Aan het einde valt de muziek van Trans Am weer in, hetzelfde nummer, maar ditmaal terwijl Pez verder danst: het contrast tussen de schijnbare stilte en onbeweeglijkheid van het lichaam en zijn inwendige turbulentie wordt ditmaal nadrukkelijk geënsceneerd. Pez vergroot het nog uit door zich vlakbij het publiek te begeven en er stil te blijven staan, om vervolgens hetzelfde te doen bij een ander deel van de toeschouwers, terwijl de muziek loeihard de ruimte vult. In die poses kijkt Pez naar de vloer, het gaat hem immers niet om een confrontatie, maar om het tonen van zijn lichaam op een genereuze wijze. Het is overigens geen spectaculair zicht, naast een beetje zweet heeft zijn huid schijnbaar weinig transformaties ondergaan, al deelt de kijker nu wel voor het eerst de nabije perceptie van dat lichaam dat voorheen de dans leidde.

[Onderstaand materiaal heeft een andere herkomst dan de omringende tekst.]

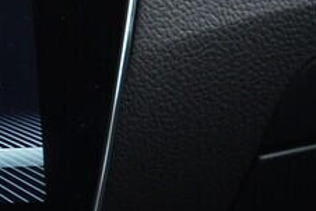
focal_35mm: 163
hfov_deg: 11.1
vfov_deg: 8.4
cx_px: -364
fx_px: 1432
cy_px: 66
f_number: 2.8
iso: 400
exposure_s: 1/40
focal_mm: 24
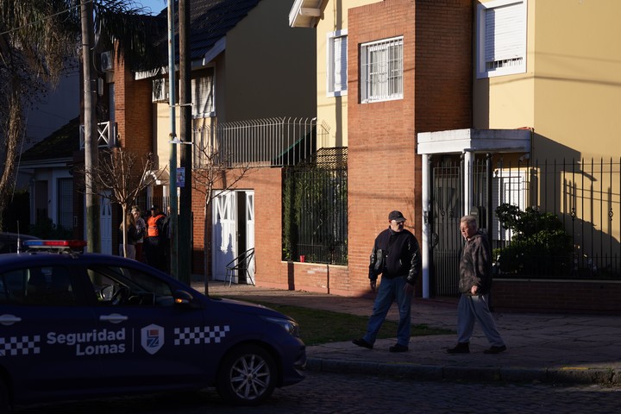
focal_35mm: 84
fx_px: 1449
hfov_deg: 24.2
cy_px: 207
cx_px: 310
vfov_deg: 16.3
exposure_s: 1/640
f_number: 5
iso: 125
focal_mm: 84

Door deze perspectiefwijziging speelt Pez ditmaal wel bewust met de ruimte. Deze implodeert, zijn zinderende textuur wordt in een beweging teruggebracht tot op het lichaamsoppervlak, als een symbolische act. Alsof de huid die op uiteenlopende manieren ruimte werd hier terug huid wordt. Alsof die huid zélf wordt teruggebracht, na alle transformaties die ze onderging gedurende een half uur voorstelling. Of hoe dit genereuze gebaar naar het publiek ook een zoveelste betekenisvolle geste is, een dermografisme dat al die andere dermografismen overschrijft en bevrijdt.


Noten

(1) Een meer uitvoerige theoretische beschouwing over strategieën van horizontaliteit laten we hier achterwege. In relatie tot de schilderkunst van Jackson Pollock, zie Yves-Alain Bois en Rosalind Kraus, Formless: A User’s Guide, New York, 1997, in het bijzonder pp. 26-29, 93-103, 126. In verband met de hiërarchie van het lichaam, zie Denis Hollier, Against architecture, Cambridge Mass., 1989, pp. 76-85. Beide auteurs worden besproken en omkaderd in Jeroen Peeters, ‘Het abjecte lichaam als psychotische metafoor’, in Luk Van den Dries (ed.), Geënsceneerde lichamen. Theoretische verkenningen van het lichaam in de podiumkunsten, Brussel: VTI, 2000, pp. 62-77. Een lezenswaardig essay dat ingaat op horizontaliteit in hedendaagse dans is Laurent Goumarre, ‘La danse? Entre les arts’, Art Press 270, juli-aug. 2001, pp. 21-26.
(2) Zie in dit verband ook Jacques Rancière, L’inconscient esthétique, Parijs, 2001, pp. 35-39.